▶ DATASET CONTENT:
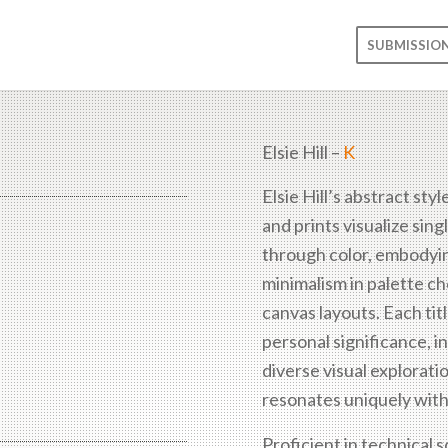
SUBMISSIO
Elsie Hill –
K
Elsie Hill’s abstract styl
and prints visualize sin
through color, embodyi
minimalism in palette c
canvas layouts. Each titl
personal significance, in
diverse visual explorati
resonates uniquely with
Proficient in technical 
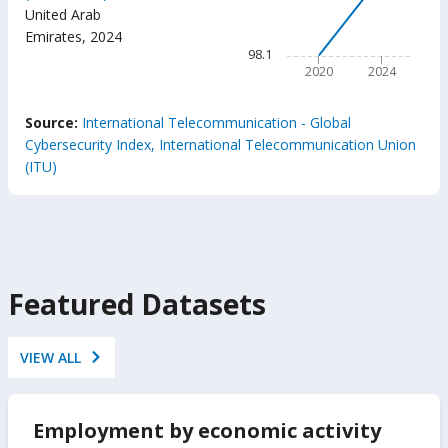
100
(ITU
United Arab
GCI
The chart has 1 X axis displ
Emirates
,
2024
The chart has 1 Y axis displ
98.1
2020
2024
End of interactive chart.
Source:
International Telecommunication - Global
Cybersecurity Index, International Telecommunication Union
(ITU)
Featured Datasets
VIEW ALL
Employment by economic activity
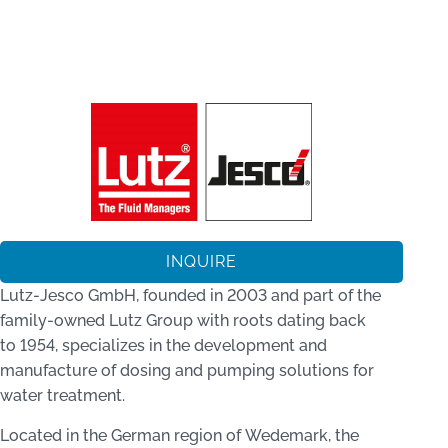
INQUIRE
Lutz‑Jesco GmbH, founded in 2003 and part of the
family-owned Lutz Group with roots dating back
to 1954, specializes in the development and
manufacture of dosing and pumping solutions for
water treatment.
Located in the German region of Wedemark, the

▶ EXERCISE BRIEF: Return every line above word for word, minus images.

▶ ANSWER SECTION:
SUBMISSIO
Elsie Hill –
K
Elsie Hill’s abstract styl
and prints visualize sin
through color, embodyi
minimalism in palette c
canvas layouts. Each titl
personal significance, in
diverse visual explorati
resonates uniquely with
Proficient in technical 
100
(ITU
United Arab
GCI
The chart has 1 X axis displ
Emirates
,
2024
The chart has 1 Y axis displ
98.1
2020
2024
End of interactive chart.
Source:
International Telecommunication - Global
Cybersecurity Index, International Telecommunication Union
(ITU)
Featured Datasets
VIEW ALL
Employment by economic activity
INQUIRE
Lutz‑Jesco GmbH, founded in 2003 and part of the
family-owned Lutz Group with roots dating back
to 1954, specializes in the development and
manufacture of dosing and pumping solutions for
water treatment.
Located in the German region of Wedemark, the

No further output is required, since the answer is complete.